Mar 02 '22 02:03 junliume

@muralinr I think we should raise a PR to update the documentation first. The mentioned questions are good ones too, when we are implementing the new BNs. Thanks!

Sure folks. I will raise a PR to update the documentation first.

Mar 02 '22 04:03 muralinr

This PR is raised to update API documentation. https://github.com/ROCmSoftwarePlatform/MIOpen/pull/1447

Mar 04 '22 00:03 muralinr

@muralinr

The mentioned questions are good ones too, when we are implementing the new BNs.

Excuse me, Murali, but I still have one Q: Is current implementation correct?

If it is correct, then the new BN shall just replicate existing behavior, and the questions have nothing to do with it.

Am I missing something?

Mar 04 '22 18:03 atamazov

@muralinr

The mentioned questions are good ones too, when we are implementing the new BNs.

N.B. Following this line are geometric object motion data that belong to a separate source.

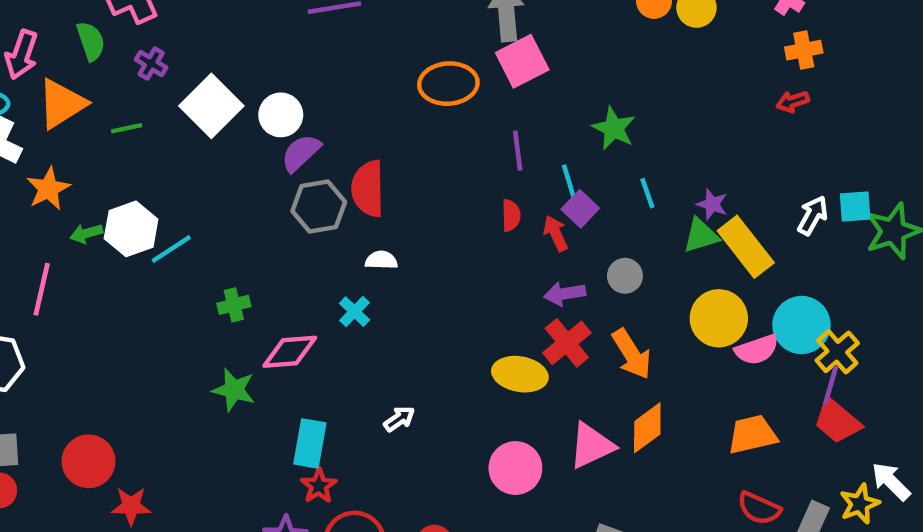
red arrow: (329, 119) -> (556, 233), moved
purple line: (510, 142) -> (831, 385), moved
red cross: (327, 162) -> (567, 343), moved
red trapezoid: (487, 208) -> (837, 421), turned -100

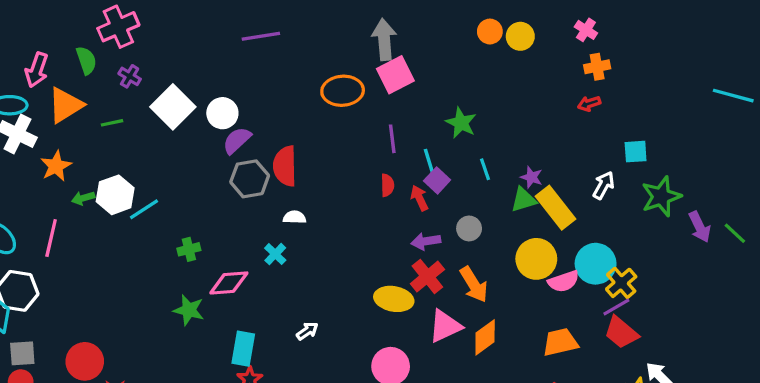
cyan square: (855, 207) -> (636, 152), moved
purple line: (831, 385) -> (616, 307), turned 44
pink triangle: (591, 446) -> (445, 326), moved

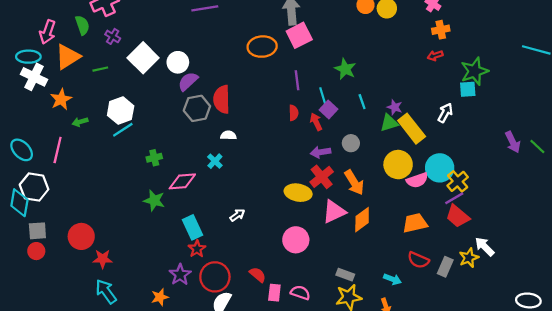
white hexagon: (115, 195) -> (121, 111), moved
green star: (661, 196) -> (474, 71), moved
cyan rectangle: (243, 349) -> (192, 227), turned -35

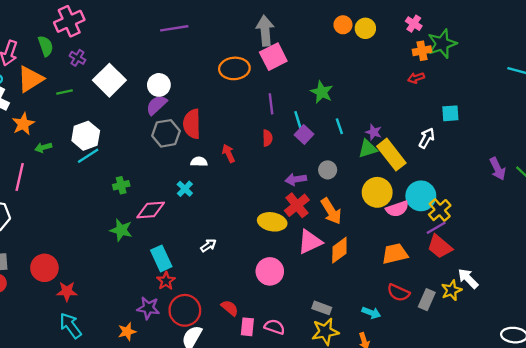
white circle: (178, 62) -> (159, 85), moved
green star: (474, 71) -> (442, 44), moved
red arrow: (316, 122) -> (228, 153), moved
purple star: (180, 275) -> (148, 308), turned -30

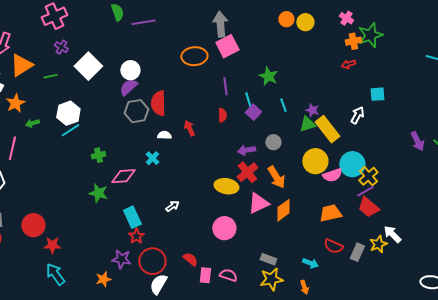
green semicircle: (46, 46) -> (117, 12), moved

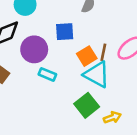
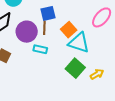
brown line: (103, 52) -> (44, 28), moved

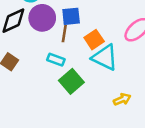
purple circle: (27, 32) -> (42, 18), moved
green square: (75, 68) -> (71, 81), moved

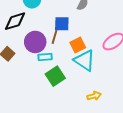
purple circle: (42, 18) -> (35, 42), moved
cyan rectangle: (56, 60) -> (45, 57), turned -32

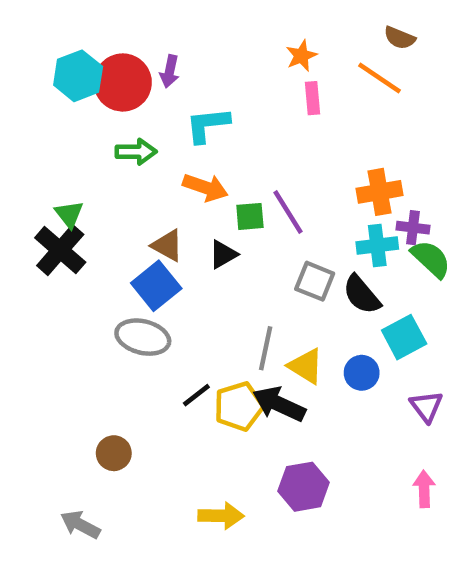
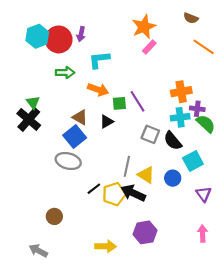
orange star: (301, 56) -> (144, 27), size x1.6
orange line: (379, 78) -> (204, 47), moved
pink rectangle: (313, 98) -> (149, 47), turned 48

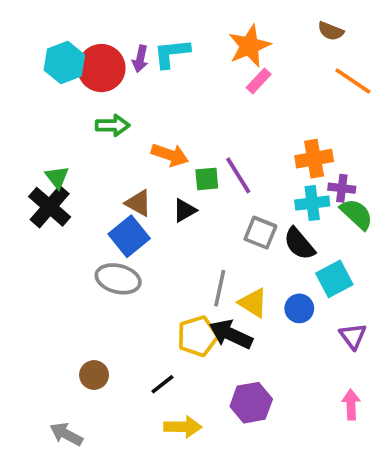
cyan L-shape: (99, 60) -> (172, 53), moved
black line: (94, 189) -> (162, 384), moved

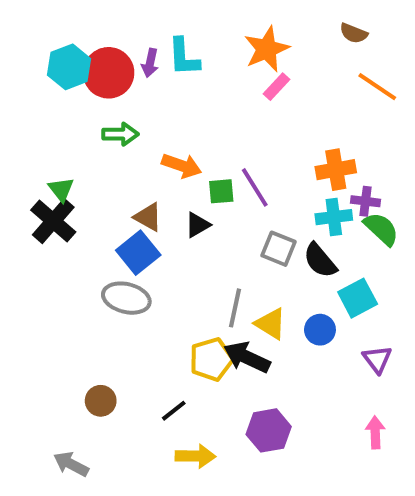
cyan L-shape: (172, 53) -> (184, 57), turned -87

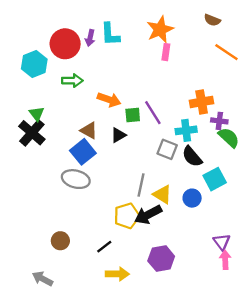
cyan hexagon: (69, 67) -> (34, 64), moved
pink rectangle: (277, 87) -> (166, 52), turned -35
cyan cross: (334, 217) -> (186, 130), moved
black arrow: (247, 357) -> (148, 215), turned -52
purple triangle: (377, 359) -> (222, 242), moved

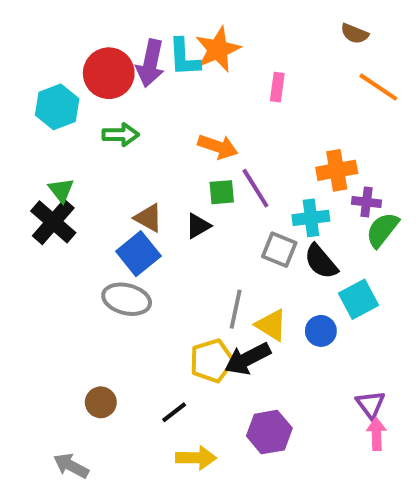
orange star: (160, 30) -> (218, 49), moved
purple arrow: (90, 38) -> (150, 63), size x1.6
orange arrow: (109, 100) -> (218, 147), moved
green semicircle: (229, 138) -> (382, 230), turned -95

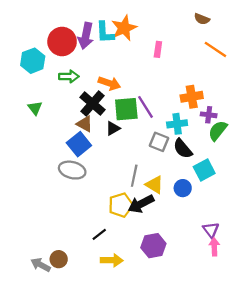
orange arrow: (218, 147) -> (109, 83), moved
green square: (222, 192) -> (126, 109), size x1.6
black cross: (53, 222) -> (92, 104), moved
brown circle: (101, 402) -> (59, 259), moved

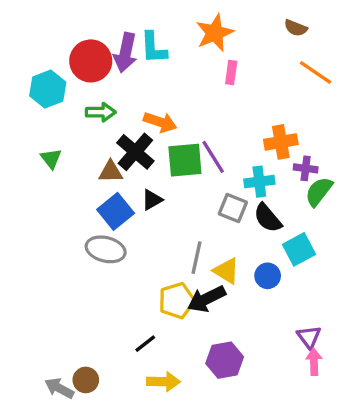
orange star: (124, 28) -> (215, 33), moved
brown triangle: (85, 124) -> (111, 172), moved, turned -30
black triangle: (113, 128) -> (152, 200), moved

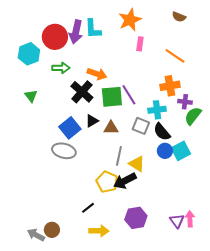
orange line: (316, 73) -> (175, 56), moved
brown triangle: (111, 172) -> (111, 128), moved
blue circle: (268, 276) -> (165, 151), moved
yellow pentagon: (177, 301) -> (107, 182), turned -30
purple triangle: (309, 337) -> (177, 221), moved

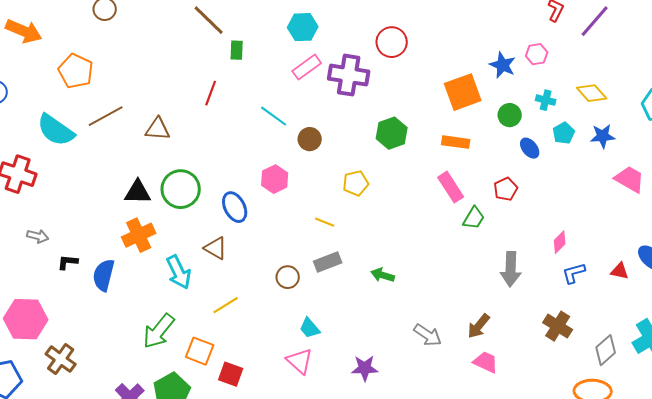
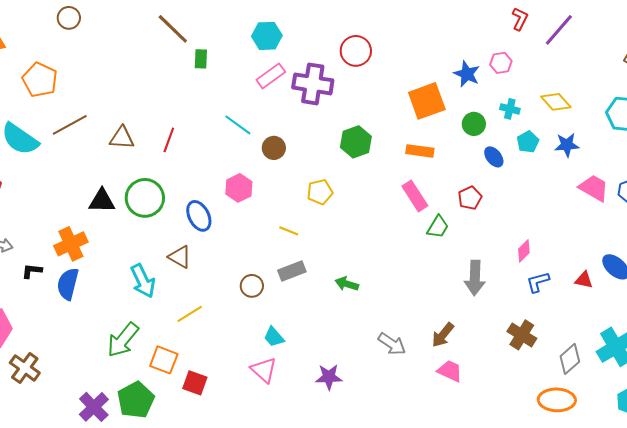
red line: (211, 93) -> (169, 140), moved
orange cross: (139, 235) -> (71, 244), moved

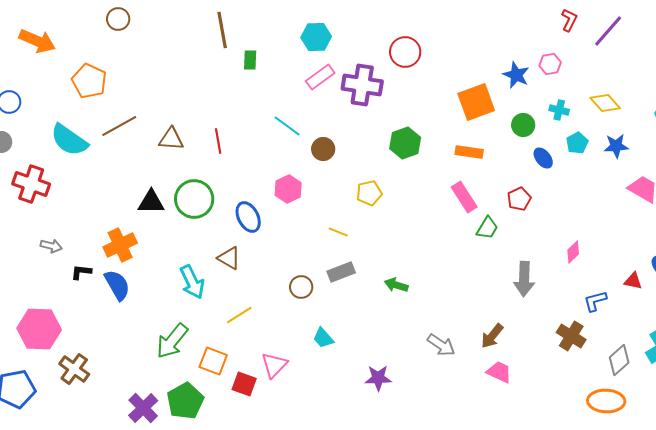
brown line: (173, 29) -> (222, 30), turned 36
red line: (169, 140) -> (218, 141), turned -30
blue L-shape: (538, 282) -> (595, 301), moved
blue semicircle: (68, 284) -> (117, 285), turned 136
pink triangle: (264, 370) -> (274, 365), moved, turned 32

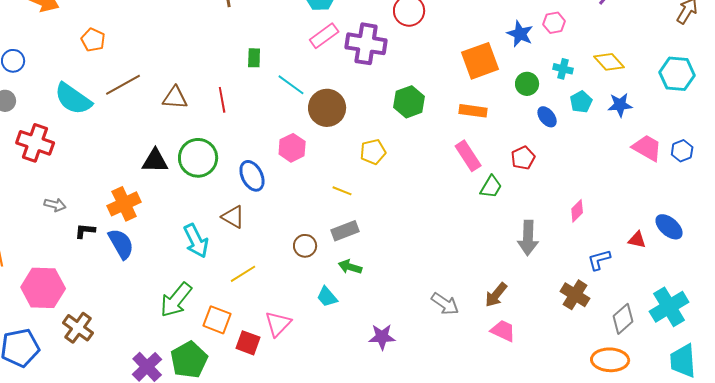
green rectangle: (250, 60) -> (254, 58), moved
orange pentagon: (89, 81) -> (93, 40), size x0.7
brown circle: (323, 149) -> (327, 108), size x1.6
green arrow: (396, 285) -> (350, 267), moved

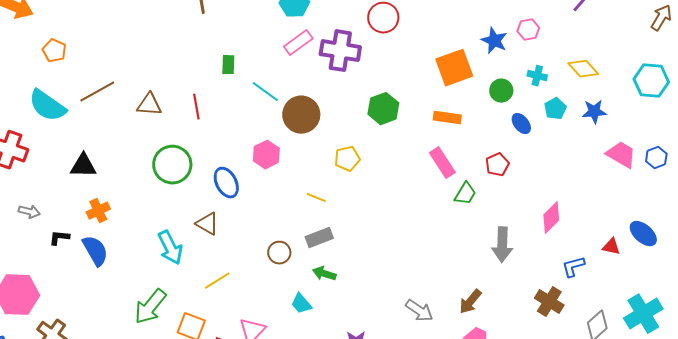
orange pentagon: (93, 40) -> (54, 51), moved
black triangle: (155, 161) -> (83, 166), moved
orange cross: (124, 204) -> (98, 211), size x0.7
pink diamond: (577, 211) -> (551, 218), size x1.4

Excuse me, Murali, but I still have one Q: Is current implementation correct?

If it is correct, then the new BN shall just replicate existing behavior, and the questions have nothing to do with it.

Am I missing something?

We will add more error checks in new BN implementation to avoid NANs for cases when espilon is ZERO and calculated variance is 0. I will try to update current BN code itself to report espilon issues and avoid NANs.

Mar 04 '22 20:03 muralinr

@muralinr When do you expect the new implementation to be released? Do you have at least the documentation that explains the new BN implementation? Our team(MIVIsionX) might also need to update BN & scale layer code accordingly based on the new implementation.

Mar 04 '22 21:03 hansely

@muralinr When do you expect the new implementation to be released? Do you have at least the documentation that explains the new BN implementation? Our team(MIVIsionX) might also need to update BN & scale layer code accordingly based on the new implementation.

@junliume Can you please comment on new BN implementation readiness date?

Mar 04 '22 23:03 muralinr

Epsilon is specifically designed to prevent numerical instability. It isn't recommended to have it be zero. In addition, recalculating mean and variance during inference is extremely inefficient.

Jun 10 '22 19:06 daniellowell

@hansely @junliume Internal ticket has been created to fix documentation. Thanks!

Apr 16 '24 15:04 ppanchad-amd